El precio de petróleo Brent cedió ayer un 2,23% y cerró por debajo de los 50 dólares el barril, barrera que no sobrepasaba desde julio de 2017, una situación que afecta a las petroleras pero que en el país le resta presión al precio de los combustibles que a este nivel se encuentran en un virtual valor de equilibrio.

El crudo del mar del Norte, de referencia en Europa y para la industria argentina, concluyó la jornada en el International Exchange Futures a 49,99 dólares el barril para entrega en mayo un descenso de 1,14 dólares respecto a la última negociación, cuando cerró en 51,13 dólares.

El precio del petróleo intermedio de Texas (WTI) también cerró en baja al ceder 1,9 %, situando el barril en 45,90 dólares en el mercado de Nueva York

Este descenso de precios que se viene registrando en las últimas semanas a la par que avanza el temor global por el avance del coronavirus y sus efectos en la oferta y demanda de la economía mundial, tiene también su efecto en el mercado argentino y en particular como variable del cálculo de precios de los combustibles.

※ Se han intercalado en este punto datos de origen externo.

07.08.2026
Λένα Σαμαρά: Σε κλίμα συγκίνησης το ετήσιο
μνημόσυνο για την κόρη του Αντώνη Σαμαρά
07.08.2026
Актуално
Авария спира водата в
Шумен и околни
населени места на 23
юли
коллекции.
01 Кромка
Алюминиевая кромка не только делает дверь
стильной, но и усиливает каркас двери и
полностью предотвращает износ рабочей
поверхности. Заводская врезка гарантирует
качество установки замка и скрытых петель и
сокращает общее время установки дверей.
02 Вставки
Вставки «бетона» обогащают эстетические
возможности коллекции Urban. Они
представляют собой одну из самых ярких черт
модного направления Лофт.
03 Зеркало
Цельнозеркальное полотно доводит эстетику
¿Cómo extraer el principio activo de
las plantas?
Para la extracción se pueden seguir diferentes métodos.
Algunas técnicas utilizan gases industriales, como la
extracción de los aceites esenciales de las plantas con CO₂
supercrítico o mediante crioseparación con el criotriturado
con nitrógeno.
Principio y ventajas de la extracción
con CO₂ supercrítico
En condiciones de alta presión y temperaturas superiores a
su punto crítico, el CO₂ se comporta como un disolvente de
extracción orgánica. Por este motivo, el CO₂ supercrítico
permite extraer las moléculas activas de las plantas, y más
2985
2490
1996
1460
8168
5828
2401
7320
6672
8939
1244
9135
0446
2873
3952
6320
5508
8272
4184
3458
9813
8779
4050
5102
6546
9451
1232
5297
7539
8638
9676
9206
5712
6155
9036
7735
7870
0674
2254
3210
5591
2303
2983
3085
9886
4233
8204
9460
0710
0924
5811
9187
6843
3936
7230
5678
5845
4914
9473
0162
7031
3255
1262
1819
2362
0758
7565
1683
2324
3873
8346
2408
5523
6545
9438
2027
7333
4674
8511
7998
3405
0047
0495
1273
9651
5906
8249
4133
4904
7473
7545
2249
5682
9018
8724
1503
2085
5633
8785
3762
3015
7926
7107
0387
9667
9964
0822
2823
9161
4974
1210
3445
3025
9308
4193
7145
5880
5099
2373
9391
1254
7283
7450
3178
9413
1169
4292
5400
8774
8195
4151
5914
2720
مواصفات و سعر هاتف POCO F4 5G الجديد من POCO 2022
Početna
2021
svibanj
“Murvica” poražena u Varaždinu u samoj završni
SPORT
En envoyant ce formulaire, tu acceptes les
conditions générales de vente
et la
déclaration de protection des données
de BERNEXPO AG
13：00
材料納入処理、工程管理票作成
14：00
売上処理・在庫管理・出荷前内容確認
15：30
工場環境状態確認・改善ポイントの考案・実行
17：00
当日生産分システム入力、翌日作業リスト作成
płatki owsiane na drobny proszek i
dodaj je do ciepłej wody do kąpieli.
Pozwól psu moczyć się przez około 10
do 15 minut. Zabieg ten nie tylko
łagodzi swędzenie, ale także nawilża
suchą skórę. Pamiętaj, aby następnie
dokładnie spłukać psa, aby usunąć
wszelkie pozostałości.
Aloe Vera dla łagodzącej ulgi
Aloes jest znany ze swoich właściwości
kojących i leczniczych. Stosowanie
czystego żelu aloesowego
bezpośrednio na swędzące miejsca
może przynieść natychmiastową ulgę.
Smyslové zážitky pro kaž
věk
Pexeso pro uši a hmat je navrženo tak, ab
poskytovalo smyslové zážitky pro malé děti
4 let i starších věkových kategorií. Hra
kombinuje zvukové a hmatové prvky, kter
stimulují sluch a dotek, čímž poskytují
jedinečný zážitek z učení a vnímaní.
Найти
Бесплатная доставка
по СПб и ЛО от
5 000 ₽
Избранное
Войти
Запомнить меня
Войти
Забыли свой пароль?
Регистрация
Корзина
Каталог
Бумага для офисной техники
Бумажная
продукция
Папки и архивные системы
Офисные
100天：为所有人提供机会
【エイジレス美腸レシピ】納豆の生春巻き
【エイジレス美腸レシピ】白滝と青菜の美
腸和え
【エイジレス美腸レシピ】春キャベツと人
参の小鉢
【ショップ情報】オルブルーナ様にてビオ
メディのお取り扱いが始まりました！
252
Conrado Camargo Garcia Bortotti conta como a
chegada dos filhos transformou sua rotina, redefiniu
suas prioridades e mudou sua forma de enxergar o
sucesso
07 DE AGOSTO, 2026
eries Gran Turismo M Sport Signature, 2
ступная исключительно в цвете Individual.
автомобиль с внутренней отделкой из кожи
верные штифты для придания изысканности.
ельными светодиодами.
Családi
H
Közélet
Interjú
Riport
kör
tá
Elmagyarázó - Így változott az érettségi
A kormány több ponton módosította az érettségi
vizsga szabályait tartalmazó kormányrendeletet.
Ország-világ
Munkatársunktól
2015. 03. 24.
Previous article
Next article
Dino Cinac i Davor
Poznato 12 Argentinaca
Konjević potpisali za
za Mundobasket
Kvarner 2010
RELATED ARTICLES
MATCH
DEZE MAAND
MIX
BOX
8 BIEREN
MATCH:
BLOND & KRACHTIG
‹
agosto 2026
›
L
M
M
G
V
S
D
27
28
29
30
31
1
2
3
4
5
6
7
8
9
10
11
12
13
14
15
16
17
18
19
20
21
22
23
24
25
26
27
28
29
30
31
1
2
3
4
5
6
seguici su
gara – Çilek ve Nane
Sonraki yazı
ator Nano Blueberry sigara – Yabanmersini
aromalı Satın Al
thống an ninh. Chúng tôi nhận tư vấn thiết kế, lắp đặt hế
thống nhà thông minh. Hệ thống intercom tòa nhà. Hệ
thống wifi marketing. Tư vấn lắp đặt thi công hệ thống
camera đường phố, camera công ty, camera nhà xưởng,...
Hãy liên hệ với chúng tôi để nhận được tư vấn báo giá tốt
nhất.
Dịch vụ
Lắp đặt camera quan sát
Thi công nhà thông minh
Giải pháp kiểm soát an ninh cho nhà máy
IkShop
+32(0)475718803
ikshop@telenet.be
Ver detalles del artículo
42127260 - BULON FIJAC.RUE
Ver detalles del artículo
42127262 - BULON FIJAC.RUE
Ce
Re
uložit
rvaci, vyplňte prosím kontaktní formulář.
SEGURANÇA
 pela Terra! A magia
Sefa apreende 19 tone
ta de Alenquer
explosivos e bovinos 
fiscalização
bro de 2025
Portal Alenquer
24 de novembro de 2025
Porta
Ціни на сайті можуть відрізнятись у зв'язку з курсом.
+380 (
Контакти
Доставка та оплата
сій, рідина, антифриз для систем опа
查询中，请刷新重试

Es que las petroleras locales estimaban a principios de febrero -cuando comenzó el proceso a la baja del crudo- que la brecha de precios entre sus cálculos para la fijación de precios y lo que podían trasladar a surtidores era del 10%, o incluso el 15% de acuerdo el volumen de negocios de cada compañía.

Con este nuevo escenario, las petroleras más grandes coinciden que “la brecha se licuó con la baja del crudo, o a lo sumo para alguna compañía estará en torno al 5% de desfasaje”, lo que descomprime la presión en momentos en que el sector mantiene un informal congelamiento de precios.

“Con el crudo a la baja, la estabilidad del dólar de los últimos meses, la postergación de la carga impositiva que sostiene el gobierno y el congelamiento del precio de los biocombustibles se puede decir que la brecha se licuó”, explicó alto directivo de una de las grandes petroleras que dominan el mercado de combustibles.

Con estos indicadores, las fuentes admitieron que un eventual descongelamiento de precios que el Gobierno nacional impulsa a través de YPF, sería mucho menos traumática de concretar de lo que se pensaba meses atrás cuando asumió la nueva gestión.

El problema de la brecha de precios para las empresas se profundizó a partir de que el presidente Mauricio Macri dispuso congelar el precio de comercialización local del crudo y de los combustibles en surtidores, no así en el segmento mayorista.

Ese atraso inicial se fue salvando con aumentos sucesivos en torno al 5% que se concretaron hasta la asunción del presidente Alberto Fernández, quien a comienzos de enero frenó otro incremento similar que tenía en carpeta la estatal YPF, lo que manifestó su decisión de no sumar presión a la inflación.

A principios de febrero, la cotización del Brent sufrió una primera caída, aunque se recuperó durante algunos días hasta sobrepasar los 59 dólares por barril a mediados de mes.